Department of Epidemiology and Biostatistics, University of South Carolina, Columbia, SC, USA.
Department of Mathematics, University of Arizona, Tucson, AZ, USA.
Bioinformatics. 2019 Sep 1;35(17):2891-2898. doi: 10.1093/bioinformatics/bty1041.
Integration of multiple genetic sources for copy number variation detection (CNV) is a powerful approach to improve the identification of variants associated with complex traits. Although it has been shown that the widely used change point based methods can increase statistical power to identify variants, it remains challenging to effectively detect CNVs with weak signals due to the noisy nature of genotyping intensity data. We previously developed modSaRa, a normal mean-based model on a screening and ranking algorithm for copy number variation identification which presented desirable sensitivity with high computational efficiency. To boost statistical power for the identification of variants, here we present a novel improvement that integrates the relative allelic intensity with external information from empirical statistics with modeling, which we called modSaRa2.
Simulation studies illustrated that modSaRa2 markedly improved both sensitivity and specificity over existing methods for analyzing array-based data. The improvement in weak CNV signal detection is the most substantial, while it also simultaneously improves stability when CNV size varies. The application of the new method to a whole genome melanoma dataset identified novel candidate melanoma risk associated deletions on chromosome bands 1p22.2 and duplications on 6p22, 6q25 and 19p13 regions, which may facilitate the understanding of the possible roles of germline copy number variants in the etiology of melanoma.

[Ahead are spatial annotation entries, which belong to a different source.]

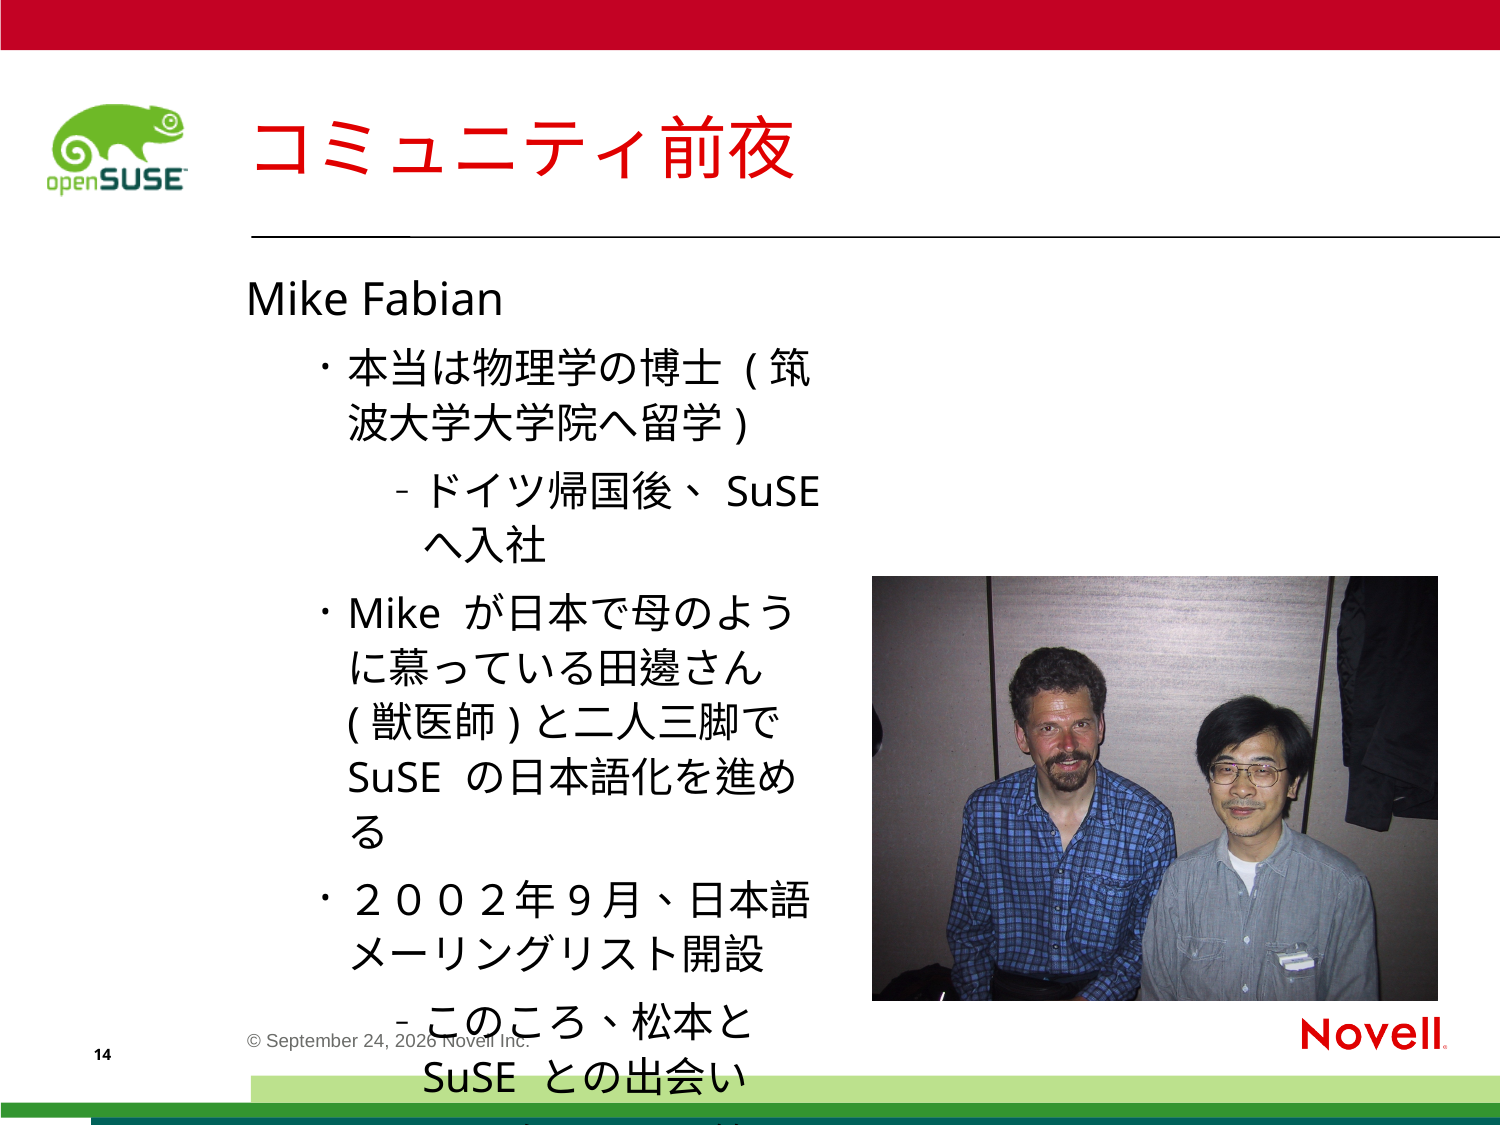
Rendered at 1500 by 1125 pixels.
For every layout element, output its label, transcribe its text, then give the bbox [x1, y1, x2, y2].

list Mike Fabian 本当は物理学の博士 (筑波大学大学院へ留学) ドイツ帰国後、SuSE へ入社 Mike が日本で母のように慕っている田邊さん(獣医師)と二人三脚で SuSE の日本語化を進める ２００２年9月、日本語メーリングリスト開設 このころ、松本と SuSE との出会い ２００３年10月、第1回「マイクさん歓迎会」開催 [245, 267, 837, 999]
title コミュニティ前夜 [246, 68, 1409, 231]
picture [47, 104, 188, 197]
picture [872, 576, 1438, 1001]
picture [1295, 1011, 1453, 1056]
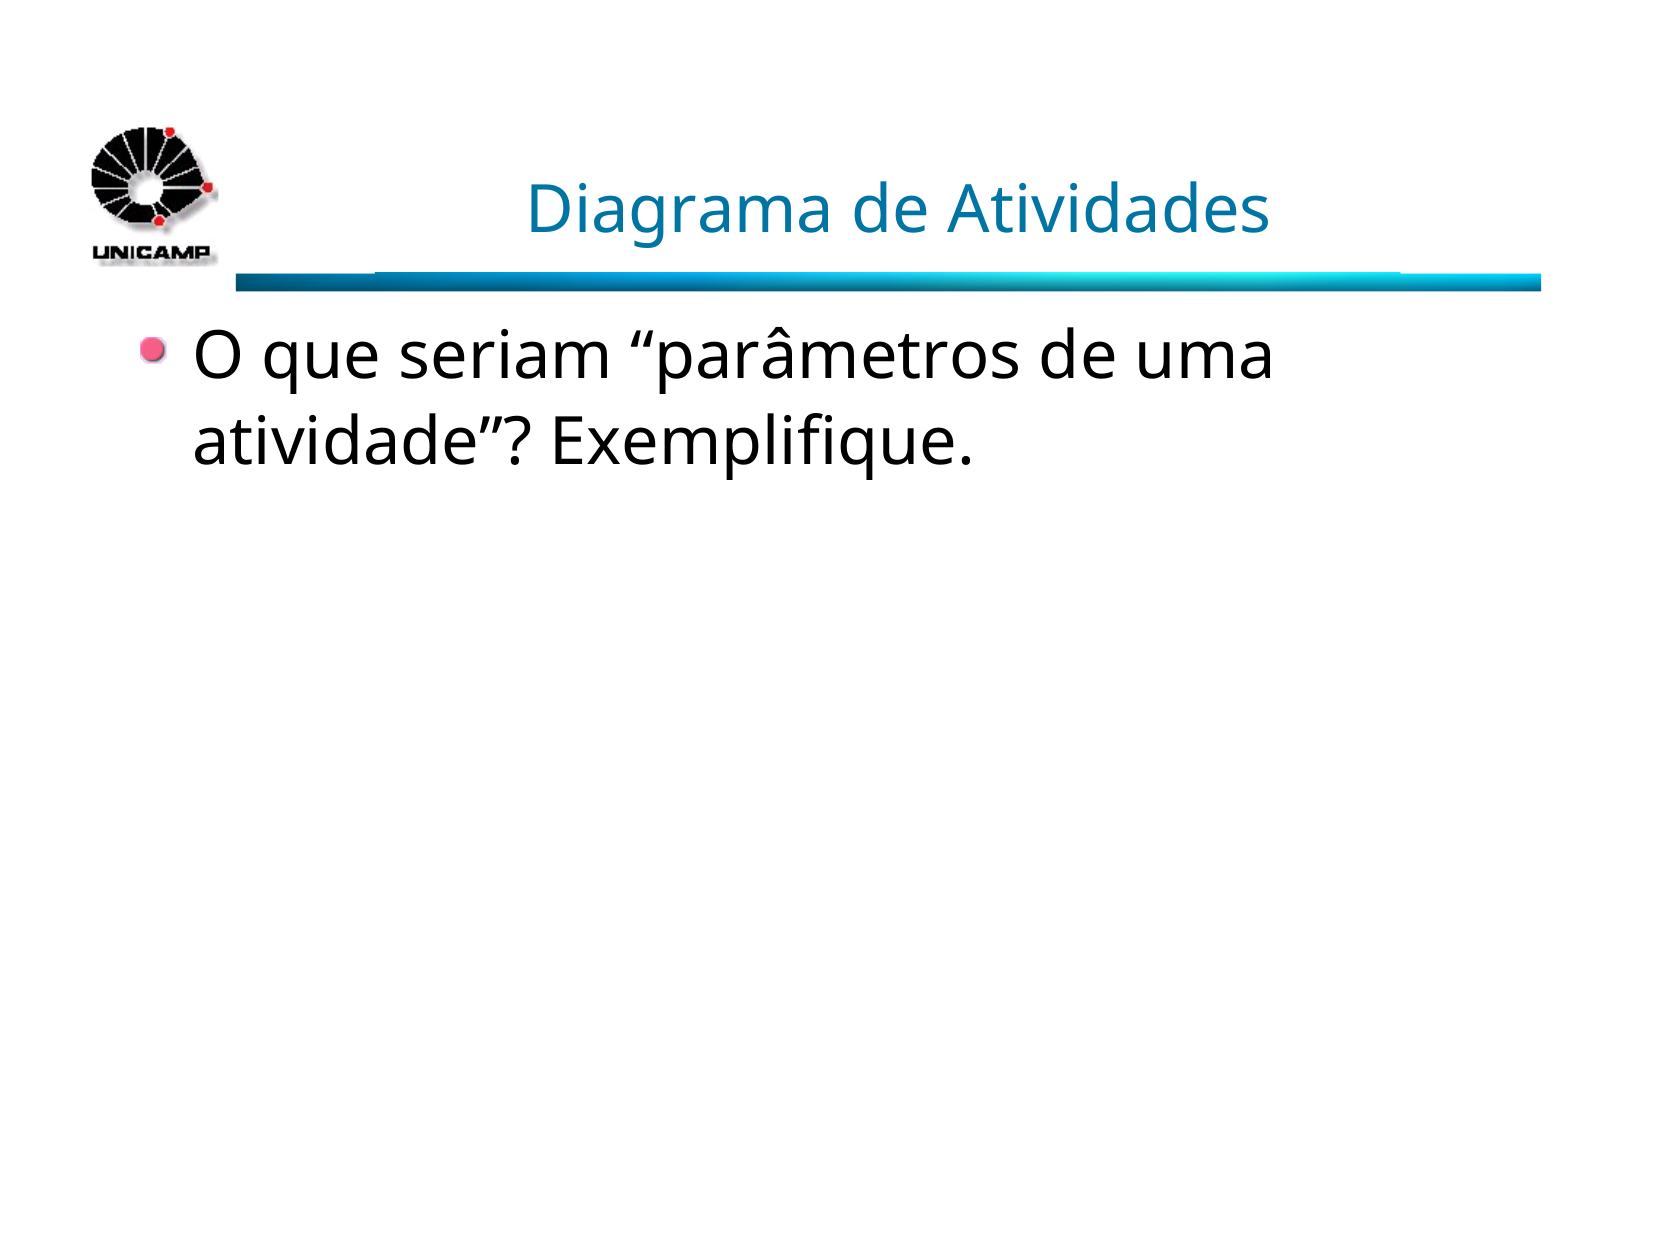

http://c2s2.yale.edu/software/modSaRa2 or https://github.com/FeifeiXiaoUSC/modSaRa2.
Supplementary data are available at Bioinformatics online.
整合多个遗传来源进行拷贝数变异检测(CNV)是一种强大的方法,可以提高与复杂性状相关变异体的识别能力。虽然已经表明,广泛使用的基于断点的方法可以提高识别变异体的统计能力,但由于基因型强度数据的噪声性质,仍然难以有效地检测信号较弱的 CNV。我们之前开发了 modSaRa,这是一种基于正常均值的筛选和排名算法的模型,用于拷贝数变异识别,它具有较高的计算效率和理想的敏感性。为了提高识别变体的统计能力,我们提出了一种新的改进方法,该方法将相对等位基因强度与经验统计建模的外部信息相结合,我们称之为 modSaRa2。
模拟研究表明,modSaRa2 显著提高了现有分析基于阵列数据的方法的敏感性和特异性。对弱 CNV 信号检测的改进最为显著,同时也提高了 CNV 大小变化时的稳定性。该新方法应用于全基因组黑素瘤数据集,鉴定出与染色体带 1p22.2 相关的新型候选黑素瘤风险缺失,以及在 6p22、6q25 和 19p13 区域的重复,这可能有助于理解种系拷贝数变异在黑素瘤病因学中的可能作用。
http://c2s2.yale.edu/software/modSaRa2 或 https://github.com/FeifeiXiaoUSC/modSaRa2。
补充数据可在生物信息学在线获得。